* [Activity] Your answer must be the full listing below, repeated exactly, with no pictures in it.

* [Provided data]
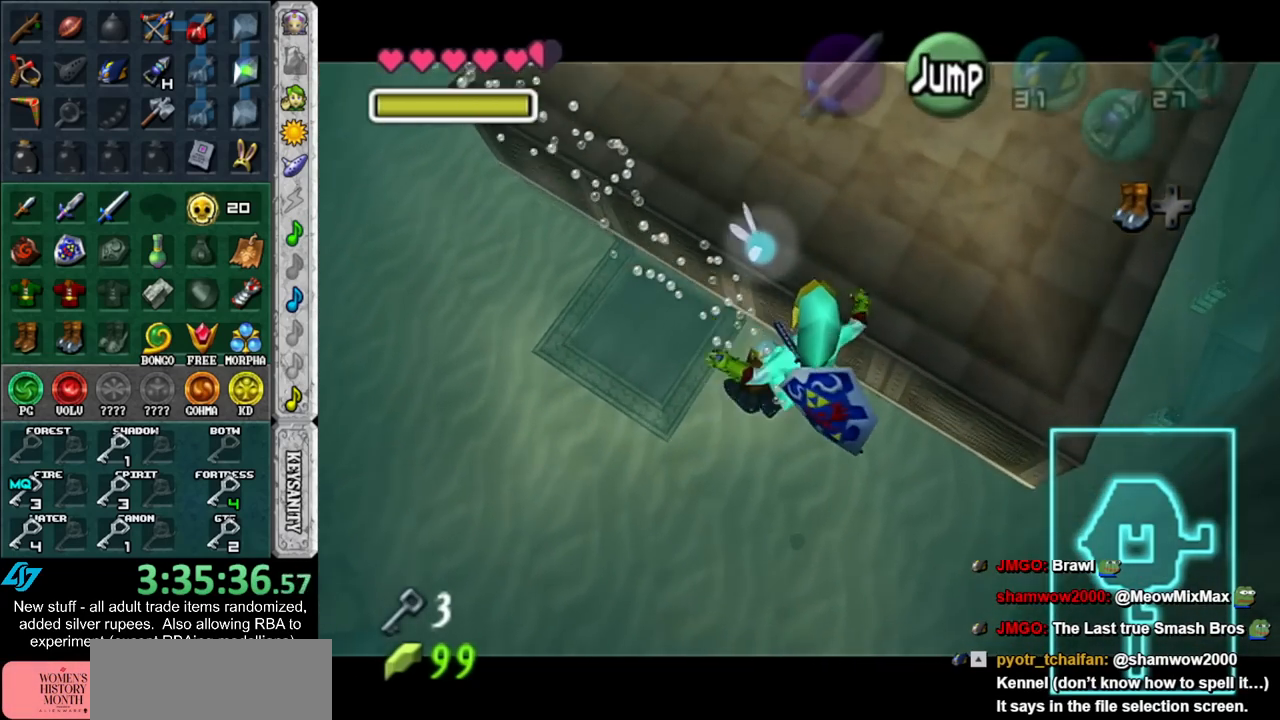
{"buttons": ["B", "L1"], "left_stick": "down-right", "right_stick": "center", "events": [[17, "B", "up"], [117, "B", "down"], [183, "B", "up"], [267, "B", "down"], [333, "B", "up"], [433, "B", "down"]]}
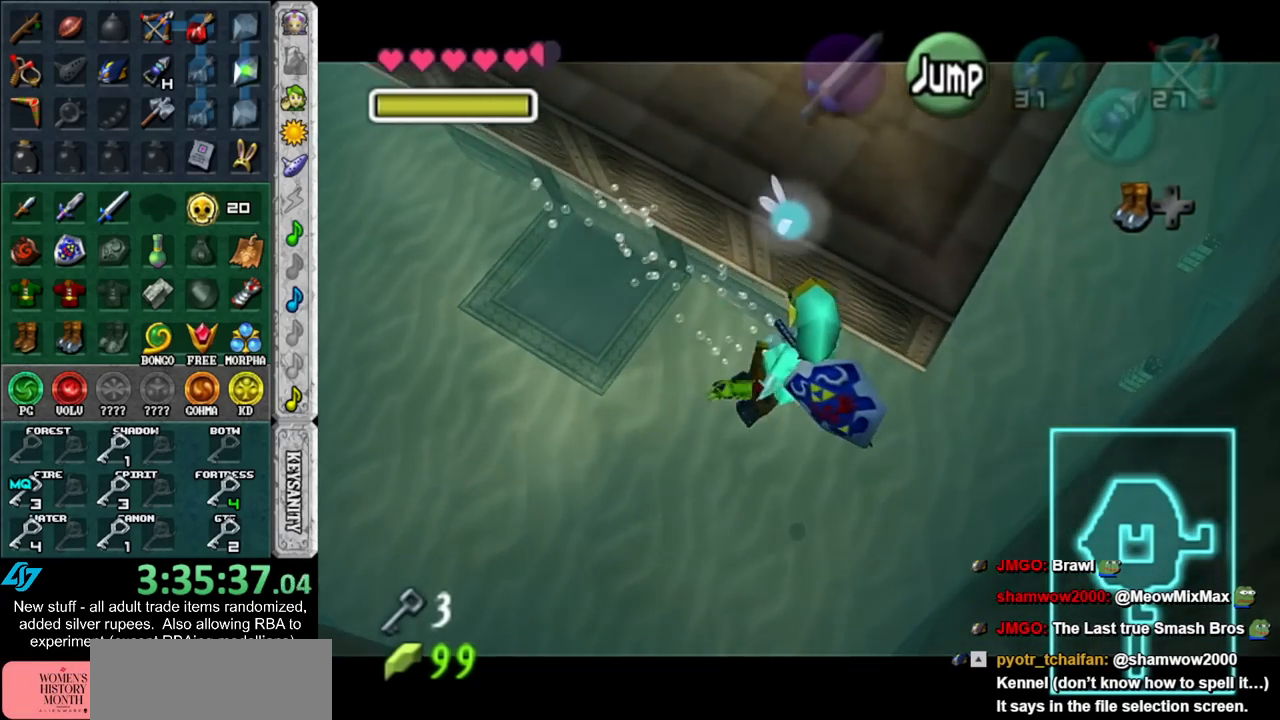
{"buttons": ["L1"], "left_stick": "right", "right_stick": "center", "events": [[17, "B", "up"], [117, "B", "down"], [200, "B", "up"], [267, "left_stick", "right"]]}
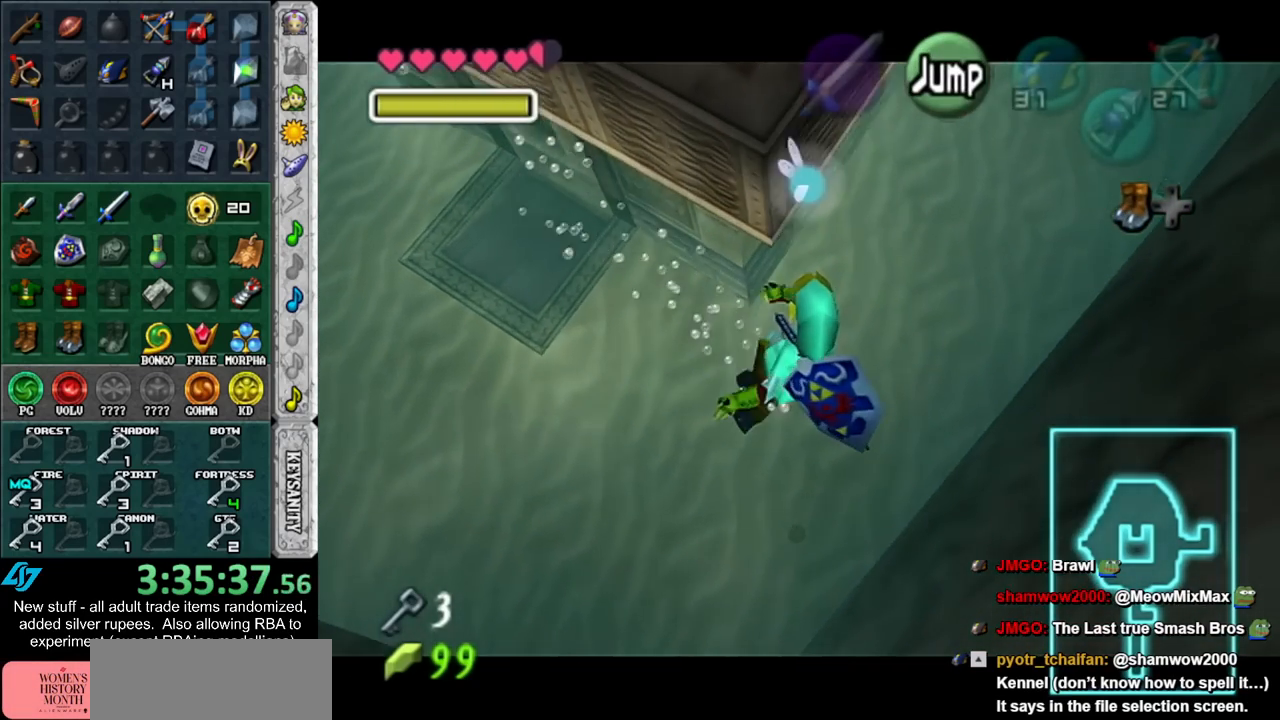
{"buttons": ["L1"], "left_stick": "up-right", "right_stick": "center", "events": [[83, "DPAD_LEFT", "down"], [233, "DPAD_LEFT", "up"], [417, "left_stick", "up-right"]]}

* [Exercise answer]
{"buttons": ["B", "L1"], "left_stick": "down-right", "right_stick": "center", "events": [[17, "B", "up"], [117, "B", "down"], [183, "B", "up"], [267, "B", "down"], [333, "B", "up"], [433, "B", "down"]]}
{"buttons": ["L1"], "left_stick": "right", "right_stick": "center", "events": [[17, "B", "up"], [117, "B", "down"], [200, "B", "up"], [267, "left_stick", "right"]]}
{"buttons": ["L1"], "left_stick": "up-right", "right_stick": "center", "events": [[83, "DPAD_LEFT", "down"], [233, "DPAD_LEFT", "up"], [417, "left_stick", "up-right"]]}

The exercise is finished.